The apparatus according to claim 14 or 15, wherein when the energy equalization mode is the first energy equalization mode, the processing module is specifically configured to perform energy equalization processing on channel signals corresponding to the target channel pair set to obtain the at least two equalized channel signals.
The apparatus according to claim 16, wherein the processing module is specifically configured to calculate, for a current channel pair in the target channel pair set, an average value of energy values or amplitude values of two channel signals comprised in the current channel pair, and separately perform, based on the average value, energy equalization processing on the two channel signals comprised in the current channel pair to obtain two corresponding equalized channel signals.
The apparatus according to claim 14 or 15, wherein when the energy equalization mode is the second energy equalization mode, the processing module is specifically configured to: calculate an average value of energy values or amplitude values of the at least five channel signals; and separately perform energy equalization processing on the at least five channel signals based on the average value to obtain at least five equalized channel signals.
The apparatus according to any one of claims 13 to 18, wherein the processing module is further configured to: determine whether an encoding bit rate corresponding to the first audio frame is greater than a bit rate threshold; and determine the energy equalization mode as the second energy equalization mode when the encoding bit rate is greater than the bit rate threshold; or determine the energy equalization mode based on the fluctuation interval value when the encoding bit rate is less than or equal to the bit rate threshold.
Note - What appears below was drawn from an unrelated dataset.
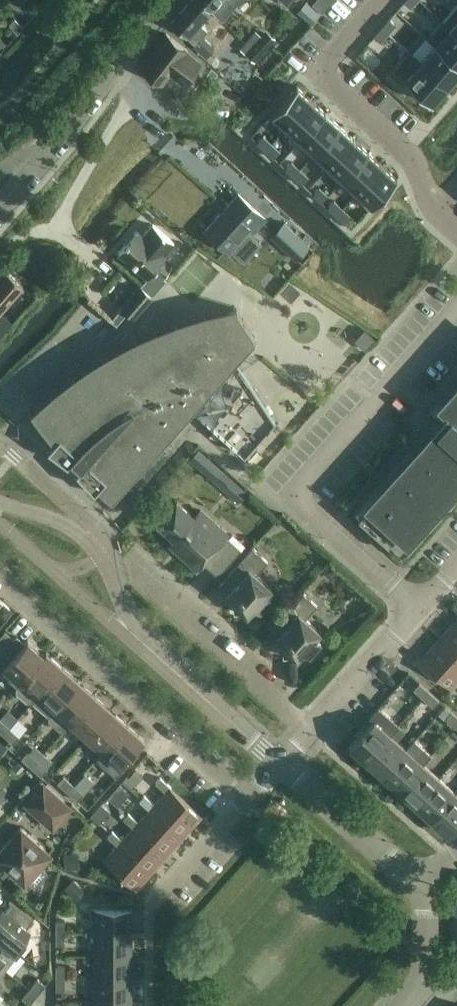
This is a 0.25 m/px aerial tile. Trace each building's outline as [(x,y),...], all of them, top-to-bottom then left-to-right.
[(171,21),(186,35),(187,34),(189,36),(194,29),(198,33),(207,24),(202,20),(211,11),(209,9),(211,8),(202,0),(191,0),(171,21)] [(211,8),(221,17),(237,0),(202,0),(211,8)] [(311,3),(321,12),(332,0),(314,0),(311,3)] [(306,1),(297,11),(310,24),(320,13),(306,1)] [(443,20),(449,25),(456,32),(456,4),(443,20)] [(15,18),(9,24),(18,33),(22,29),(24,27),(23,27),(15,18)] [(388,18),(380,27),(381,27),(388,33),(396,25),(388,18)] [(428,37),(434,43),(456,62),(456,32),(449,25),(443,20),(428,37)] [(380,27),(373,35),(373,36),(380,42),(388,33),(381,27),(380,27)] [(186,50),(187,48),(166,32),(141,66),(162,81),(170,71),(184,82),(200,61),(186,50)] [(245,52),(255,60),(270,44),(270,43),(260,35),(245,52)] [(202,36),(194,46),(206,56),(214,46),(202,36)] [(419,60),(448,85),(456,75),(456,62),(434,43),(419,60)] [(408,50),(392,68),(403,78),(432,103),(448,85),(419,60),(408,50)] [(211,68),(207,74),(209,76),(216,75),(218,73),(211,68)] [(296,85),(271,113),(286,126),(311,99),(296,85)] [(311,99),(286,126),(300,139),(325,111),(311,99)] [(325,111),(300,139),(315,152),(339,124),(325,111)] [(339,124),(315,152),(329,165),(354,138),(339,124)] [(263,135),(256,142),(264,150),(271,142),(263,135)] [(354,138),(329,165),(343,178),(368,150),(354,138)] [(271,142),(264,150),(273,158),(280,150),(271,142)] [(368,150),(343,178),(358,191),(383,164),(368,150)] [(291,161),(284,168),(292,176),(299,168),(291,161)] [(383,164),(358,191),(372,204),(397,176),(383,164)] [(299,168),(292,176),(301,184),(308,176),(299,168)] [(319,187),(312,194),(320,202),(327,194),(319,187)] [(203,229),(229,253),(250,229),(254,233),(268,218),(238,191),(203,229)] [(334,199),(327,207),(335,215),(342,207),(334,199)] [(342,207),(335,215),(344,223),(351,215),(342,207)] [(296,261),(302,255),(303,255),(311,247),(310,246),(310,245),(284,221),(270,236),(296,261)] [(121,306),(110,318),(116,323),(126,311),(132,317),(153,294),(167,279),(166,278),(164,277),(173,267),(172,266),(171,267),(162,260),(166,255),(165,254),(175,242),(153,224),(143,235),(137,230),(118,251),(147,276),(141,284),(121,306)] [(23,283),(7,269),(0,277),(0,310),(23,283)] [(30,409),(29,410),(30,410),(53,440),(47,447),(67,461),(71,457),(80,465),(76,469),(106,494),(111,498),(159,446),(193,408),(245,454),(275,420),(236,359),(256,337),(236,307),(204,315),(172,325),(142,338),(112,353),(84,371),(58,390),(33,413),(30,409)] [(12,321),(0,311),(0,335),(12,321)] [(364,329),(354,340),(365,350),(375,339),(364,329)] [(405,546),(407,548),(422,532),(421,530),(428,522),(429,524),(442,510),(440,509),(447,501),(449,502),(456,493),(456,390),(453,395),(449,391),(439,403),(451,414),(436,429),(434,427),(427,436),(424,439),(426,440),(417,450),(415,448),(405,460),(406,462),(398,471),(396,470),(385,482),(387,483),(378,492),(377,491),(366,503),(368,504),(358,515),(388,542),(394,536),(405,546)] [(213,480),(221,487),(237,501),(246,492),(221,470),(213,480)] [(225,535),(227,533),(200,510),(194,516),(177,501),(178,500),(176,499),(156,522),(157,523),(158,522),(184,545),(178,552),(196,568),(202,561),(218,575),(241,549),(225,535)] [(270,588),(271,589),(271,588),(256,574),(268,561),(252,546),(220,582),(229,591),(227,594),(226,593),(225,594),(233,601),(234,611),(244,611),(248,614),(249,613),(248,613),(253,607),(260,613),(271,600),(264,594),(270,588)] [(332,563),(324,571),(333,580),(341,572),(332,563)] [(319,632),(320,633),(321,632),(305,618),(317,605),(301,590),(269,626),(279,635),(276,638),(275,637),(274,638),(283,645),(283,655),(293,655),(297,658),(298,657),(297,657),(302,651),(309,657),(321,644),(314,638),(319,632)] [(0,607),(0,614),(4,618),(11,610),(4,603),(0,607)] [(454,621),(437,640),(456,657),(456,624),(454,621)] [(0,637),(0,671),(17,686),(45,655),(44,654),(28,639),(26,642),(24,644),(23,645),(14,637),(6,630),(0,637)] [(437,640),(420,659),(451,687),(456,681),(456,657),(437,640)] [(17,686),(16,687),(16,692),(26,701),(32,701),(33,700),(39,693),(63,666),(46,651),(44,654),(45,655),(17,686)] [(39,693),(33,700),(48,714),(78,680),(63,666),(39,693)] [(78,680),(48,714),(48,720),(59,729),(65,729),(72,722),(96,695),(95,695),(79,681),(78,680)] [(414,689),(423,697),(429,690),(420,682),(414,689)] [(445,696),(454,703),(456,700),(456,694),(451,689),(445,696)] [(434,706),(439,699),(429,690),(423,697),(434,706)] [(96,695),(72,722),(87,736),(111,709),(96,695)] [(350,746),(366,760),(390,734),(399,724),(379,707),(378,706),(369,716),(370,717),(373,720),(350,746)] [(0,717),(0,718),(9,726),(10,726),(17,717),(7,708),(0,717)] [(111,709),(87,736),(103,750),(122,730),(127,724),(111,709)] [(456,726),(456,724),(456,715),(452,710),(446,717),(456,726)] [(3,733),(9,726),(0,718),(0,730),(3,733)] [(122,730),(103,750),(120,765),(144,739),(127,724),(122,730)] [(3,733),(14,742),(20,735),(10,726),(9,726),(3,733)] [(390,734),(366,760),(382,774),(406,747),(390,734)] [(9,746),(0,738),(0,756),(9,746)] [(406,747),(382,774),(399,790),(423,763),(432,754),(415,738),(406,747)] [(21,757),(31,766),(37,759),(27,750),(21,757)] [(31,766),(41,775),(48,768),(37,759),(31,766)] [(423,763),(399,790),(415,804),(439,777),(423,763)] [(135,768),(128,776),(136,783),(143,775),(135,768)] [(57,782),(67,791),(74,784),(64,775),(57,782)] [(155,804),(186,831),(201,815),(170,788),(171,787),(160,776),(155,782),(166,791),(155,804)] [(439,777),(415,804),(431,818),(455,791),(439,777)] [(79,778),(74,784),(83,792),(88,786),(79,778)] [(43,784),(27,802),(53,825),(70,807),(43,784)] [(67,791),(76,799),(83,792),(74,784),(67,791)] [(112,791),(107,797),(117,806),(123,799),(116,793),(113,790),(112,791)] [(431,818),(448,833),(456,822),(456,793),(455,791),(431,818)] [(139,821),(170,849),(186,831),(155,804),(144,794),(139,800),(150,809),(139,821)] [(123,839),(153,868),(170,849),(139,821),(128,812),(123,818),(134,827),(123,839)] [(25,878),(35,886),(48,871),(38,863),(49,851),(21,826),(0,849),(0,856),(25,878)] [(118,845),(104,860),(136,888),(153,868),(123,839),(112,830),(107,836),(118,845)] [(78,852),(64,853),(65,868),(80,867),(78,852)] [(73,879),(64,887),(75,898),(83,890),(73,879)] [(0,912),(0,936),(16,949),(30,932),(26,928),(34,918),(10,899),(9,900),(11,902),(4,911),(2,909),(0,912)] [(94,908),(94,932),(132,932),(132,908),(130,908),(94,908)] [(56,920),(56,931),(65,932),(65,920),(56,920)] [(56,931),(56,944),(65,944),(65,932),(56,931)] [(132,932),(94,932),(94,955),(132,955),(132,932)] [(3,966),(16,949),(0,936),(0,964),(3,966)] [(94,955),(94,978),(132,978),(132,955),(94,955)] [(56,965),(56,977),(65,977),(65,965),(56,965)] [(65,989),(65,977),(56,977),(56,989),(65,989)] [(38,978),(30,988),(35,992),(37,994),(45,984),(38,978)] [(132,978),(94,978),(94,1000),(132,1000),(132,979),(132,978)] [(22,998),(29,1004),(37,994),(35,992),(30,988),(22,998)]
The apparatus according to any one of claims 11 to 19, wherein the encoding module is further configured to encode a channel signal on which energy equalization processing is not performed in the at least five channel signals.
A device, comprising:
one or more processors; and

a memory, configured to store one or more programs, wherein

when the one or more programs are executed by the one or more processors, the one or more processors are enabled to implement the method according to any one of claims 1 to 10.
A computer-readable storage medium, comprising a computer program, wherein when the computer program is executed on a computer, the computer is enabled to perform the method according to any one of claims 1 to 10.
A computer-readable storage medium, comprising a bitstream obtained by using the multi-channel audio signal encoding method according to any one of claims 1 to 10.